■ Exercise brief: Rewrite the listing as a Markdown table with the columns "No." and "Text", starting with the line containing "The document lists, after" and going on through the end of the listing, skipping blank lines and leaving out the pictures.

■ Data for this task:
**********
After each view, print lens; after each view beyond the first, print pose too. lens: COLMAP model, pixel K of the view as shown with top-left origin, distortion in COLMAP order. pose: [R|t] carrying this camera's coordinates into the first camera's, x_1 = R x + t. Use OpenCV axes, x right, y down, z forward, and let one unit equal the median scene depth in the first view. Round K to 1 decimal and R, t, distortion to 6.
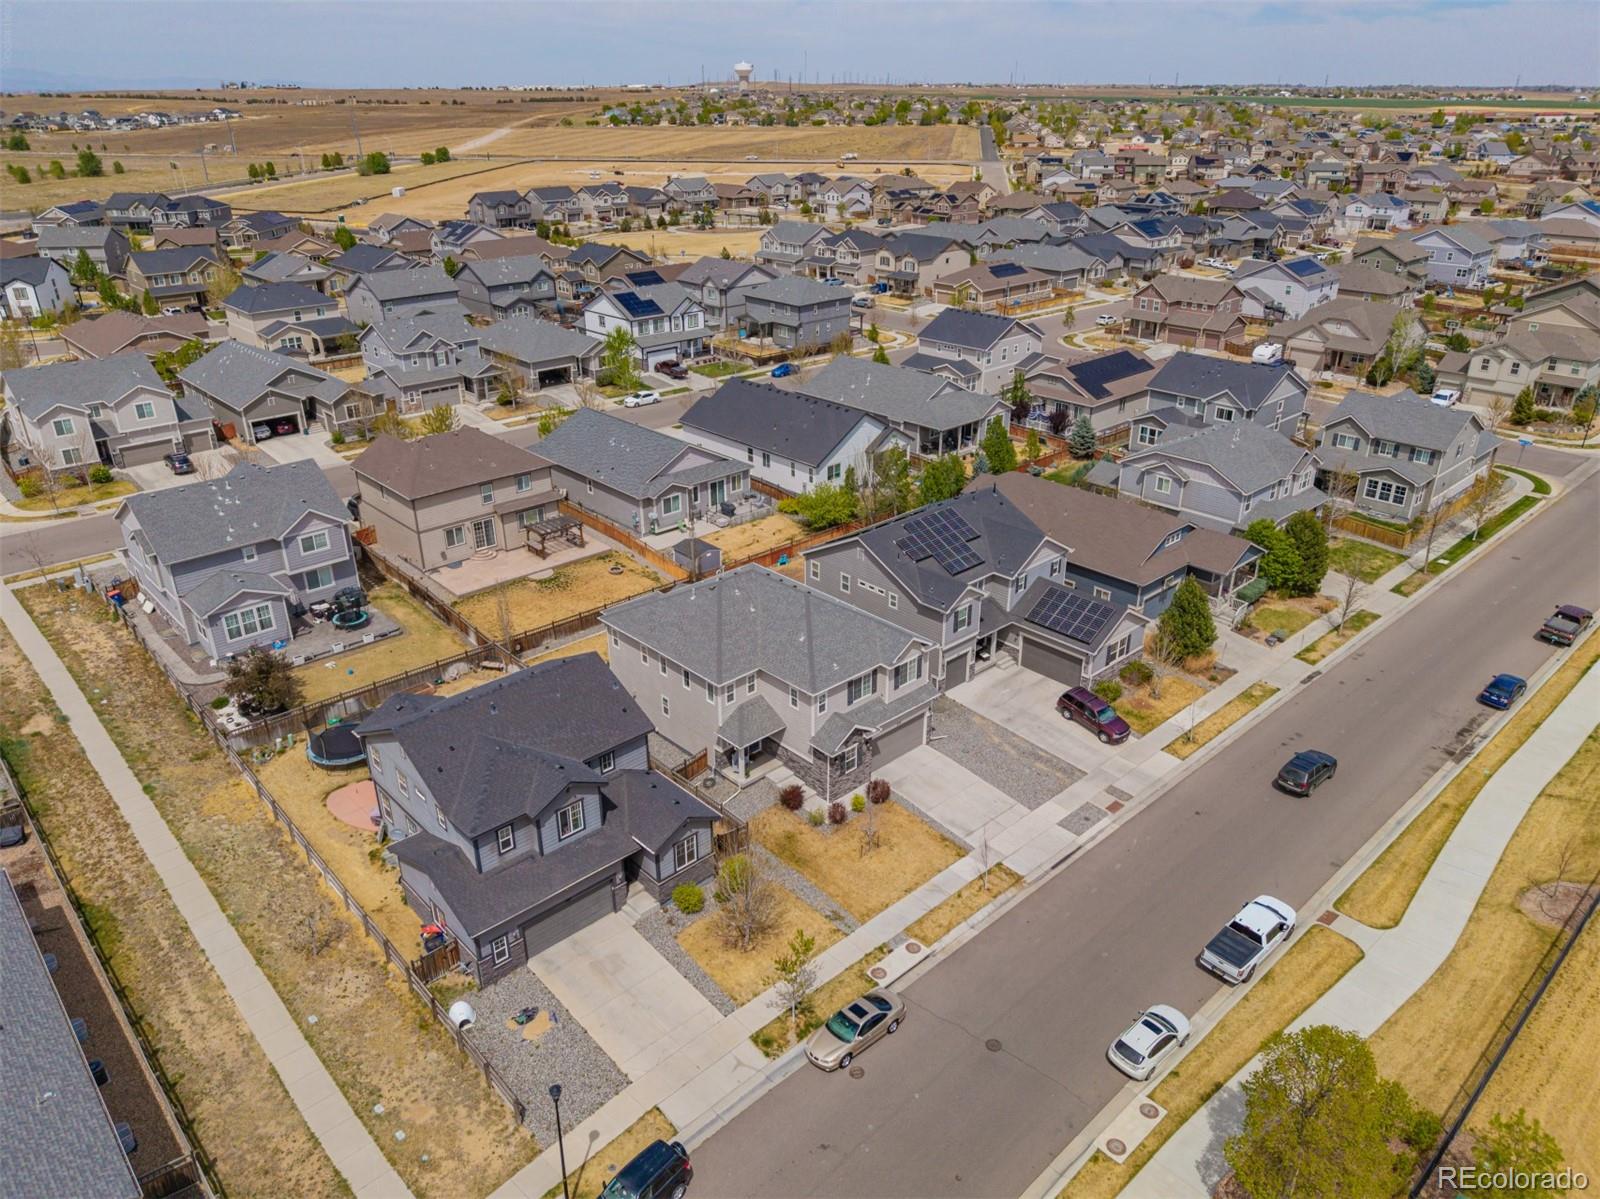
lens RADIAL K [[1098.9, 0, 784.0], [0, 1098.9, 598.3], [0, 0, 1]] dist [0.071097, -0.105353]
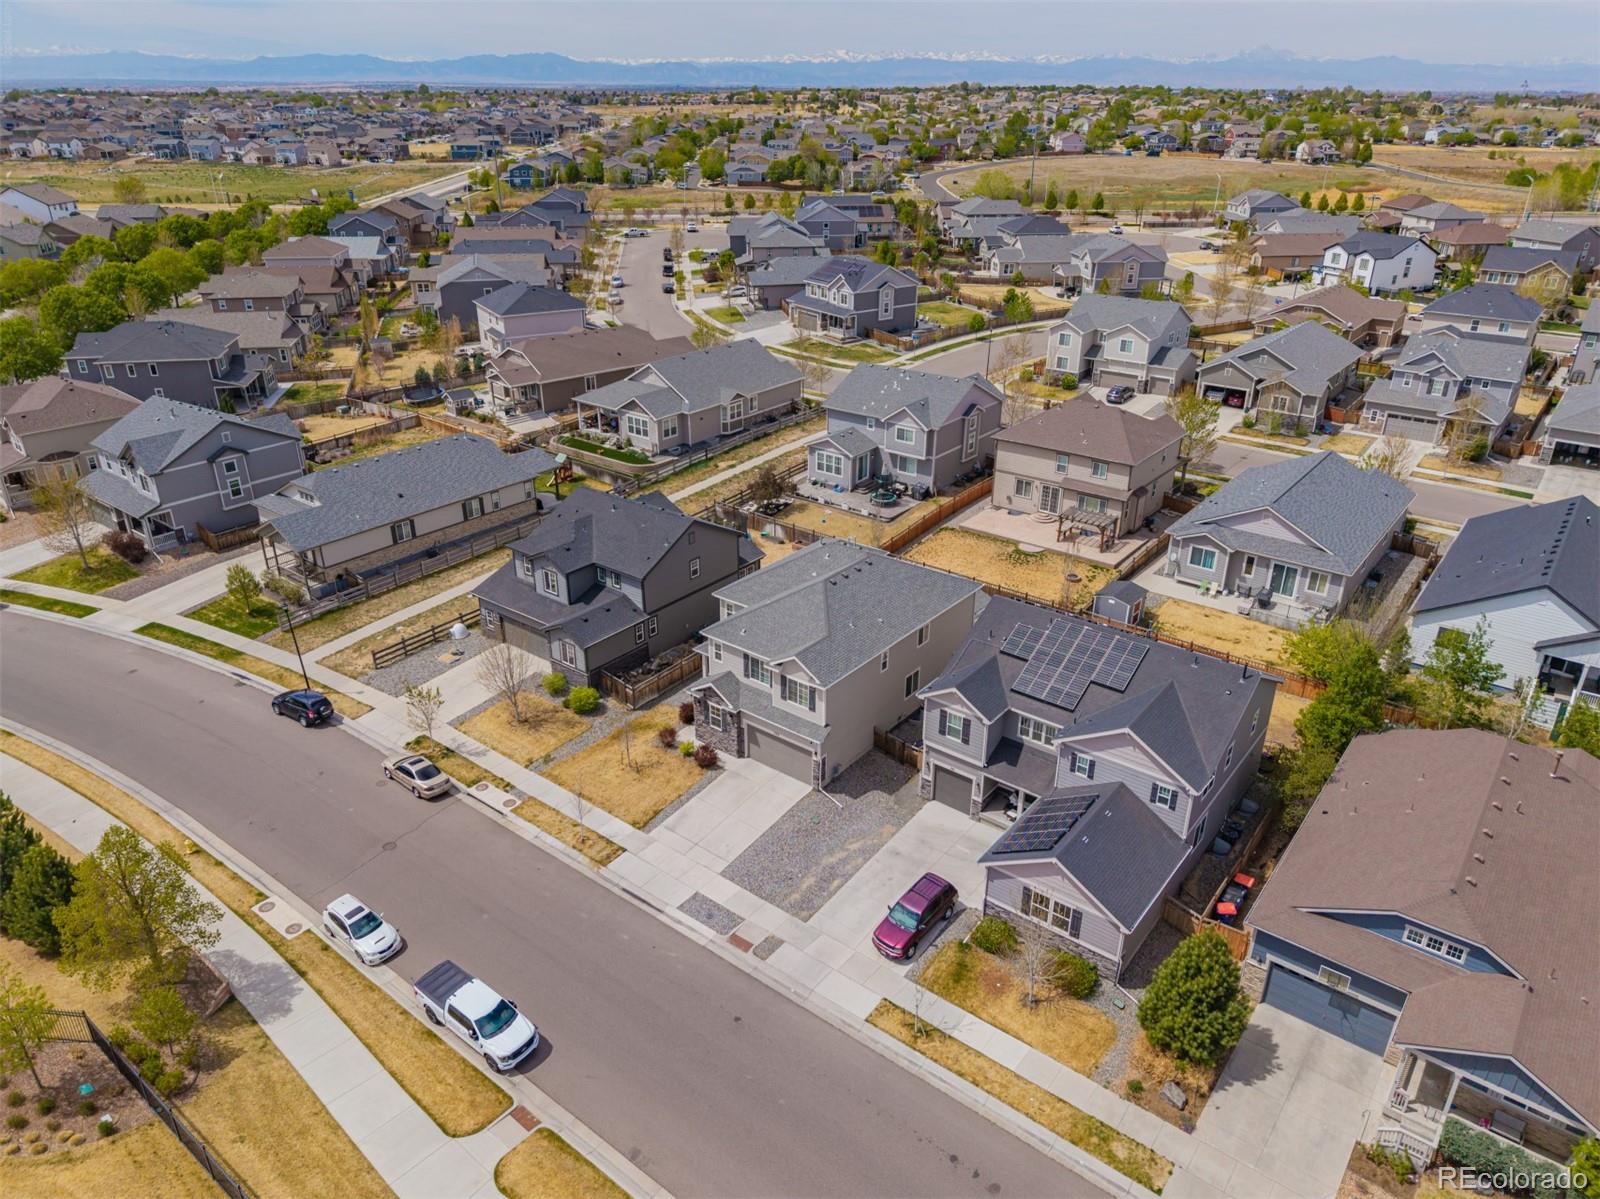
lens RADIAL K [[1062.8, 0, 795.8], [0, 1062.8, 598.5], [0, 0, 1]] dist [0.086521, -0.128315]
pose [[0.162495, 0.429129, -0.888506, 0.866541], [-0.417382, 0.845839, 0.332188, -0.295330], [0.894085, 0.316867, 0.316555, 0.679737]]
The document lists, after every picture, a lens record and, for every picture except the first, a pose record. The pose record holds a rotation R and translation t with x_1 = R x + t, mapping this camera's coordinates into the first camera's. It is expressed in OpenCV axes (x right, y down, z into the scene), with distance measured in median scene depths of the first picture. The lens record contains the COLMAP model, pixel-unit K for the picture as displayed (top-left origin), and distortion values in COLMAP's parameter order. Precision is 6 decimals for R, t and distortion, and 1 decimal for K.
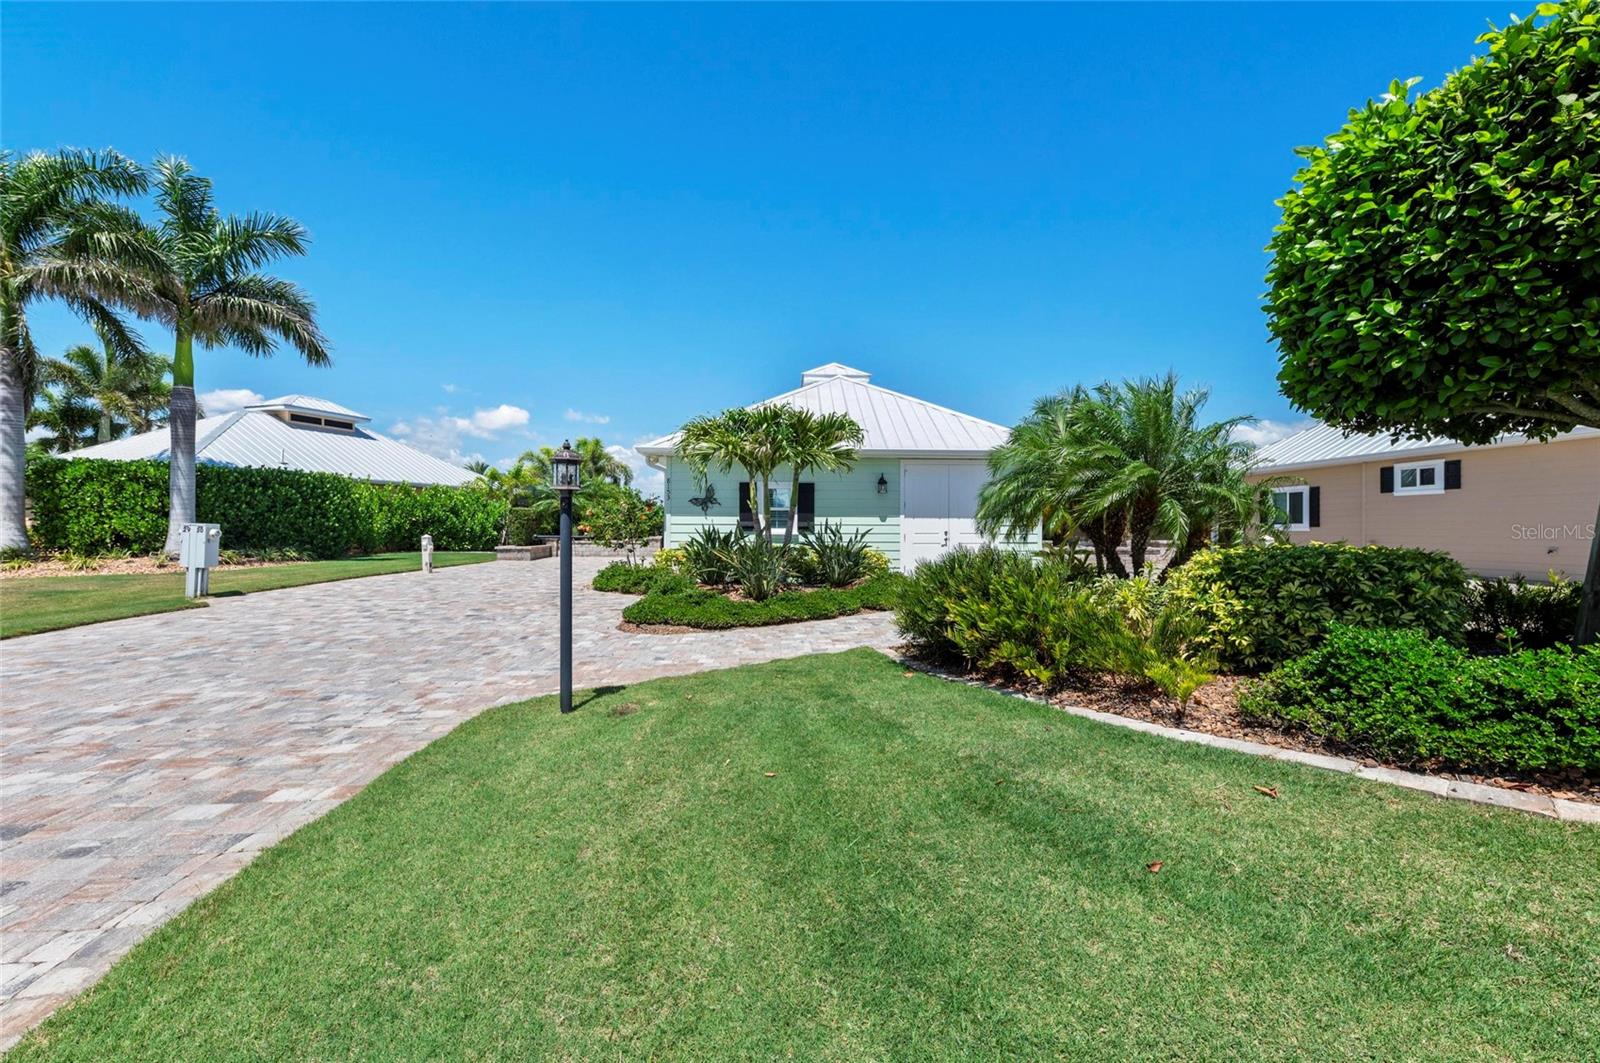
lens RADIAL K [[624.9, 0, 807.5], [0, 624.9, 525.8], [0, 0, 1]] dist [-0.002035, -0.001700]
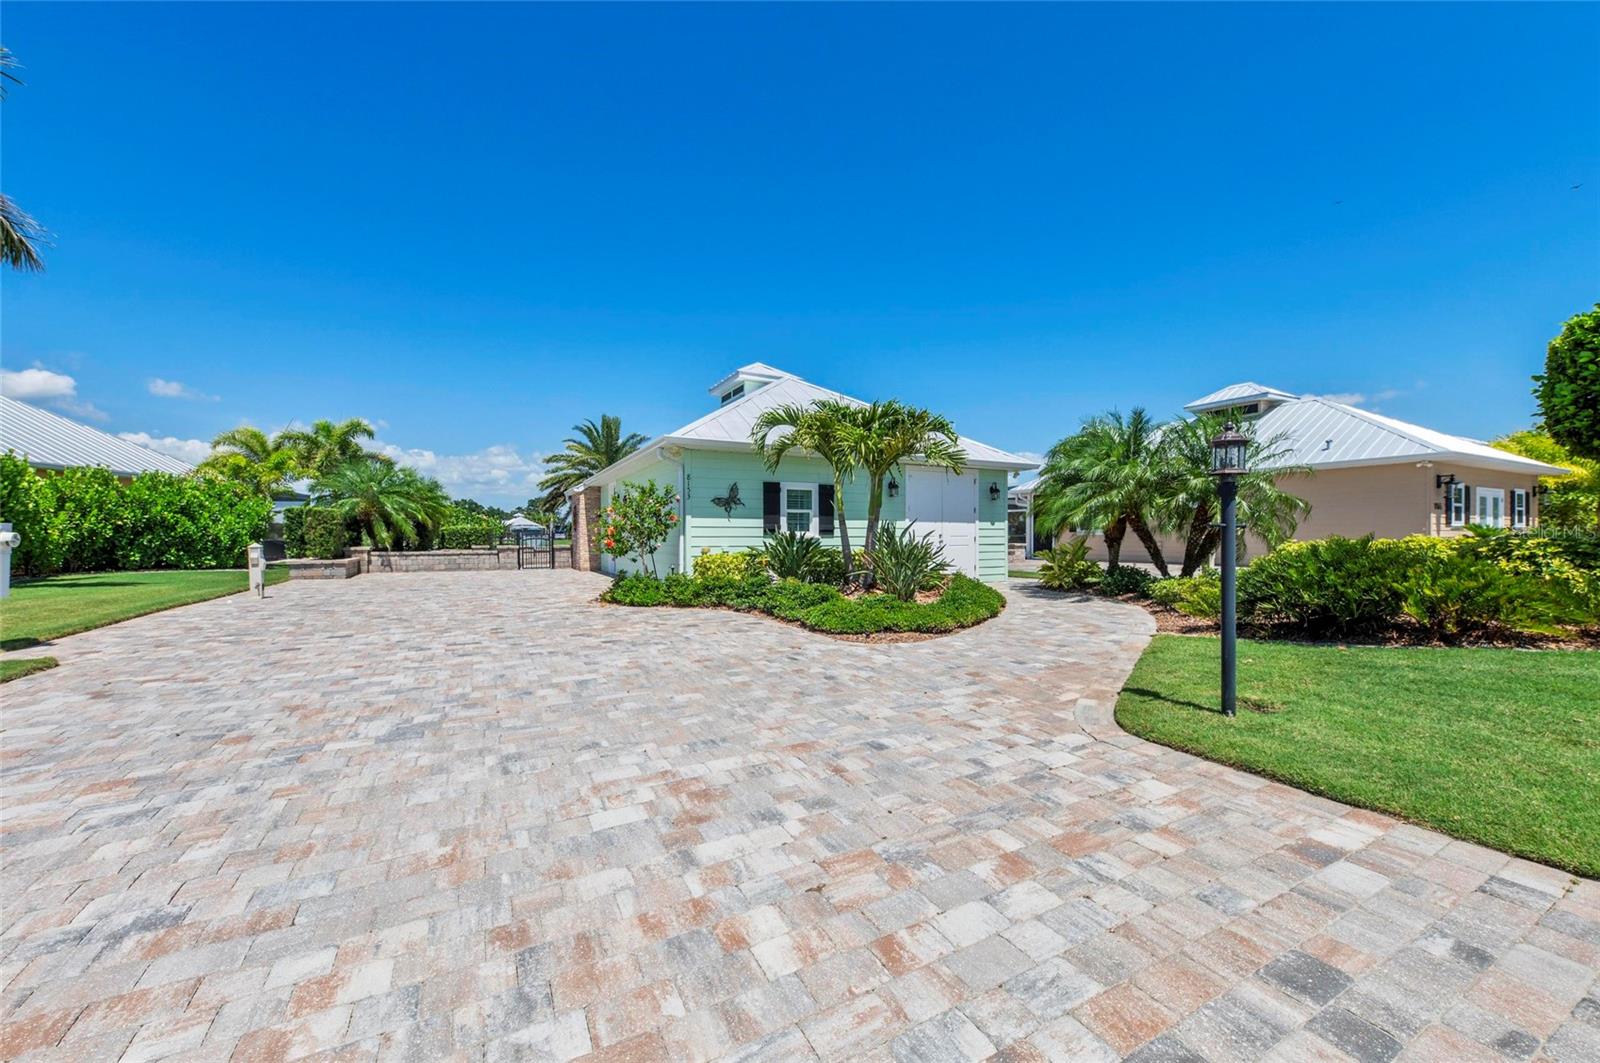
**********
■ Answer to this task:
| No. | Text |
|---|---|
| 1 | The document lists, after every picture, a lens record and, for every picture except the first, a pose record. The pose record holds a rotation R and translation t with x_1 = R x + t, mapping this camera's coordinates into the first camera's. It is expressed in OpenCV axes (x right, y down, z into the scene), with distance measured in median scene depths of the first picture. The lens record contains the COLMAP model, pixel-unit K for the picture as displayed (top-left origin), and distortion values in COLMAP's parameter order. Precision is 6 decimals for R, t and distortion, and 1 decimal for K. |
| 2 | lens RADIAL K [[624.9, 0, 807.5], [0, 624.9, 525.8], [0, 0, 1]] dist [-0.002035, -0.001700] |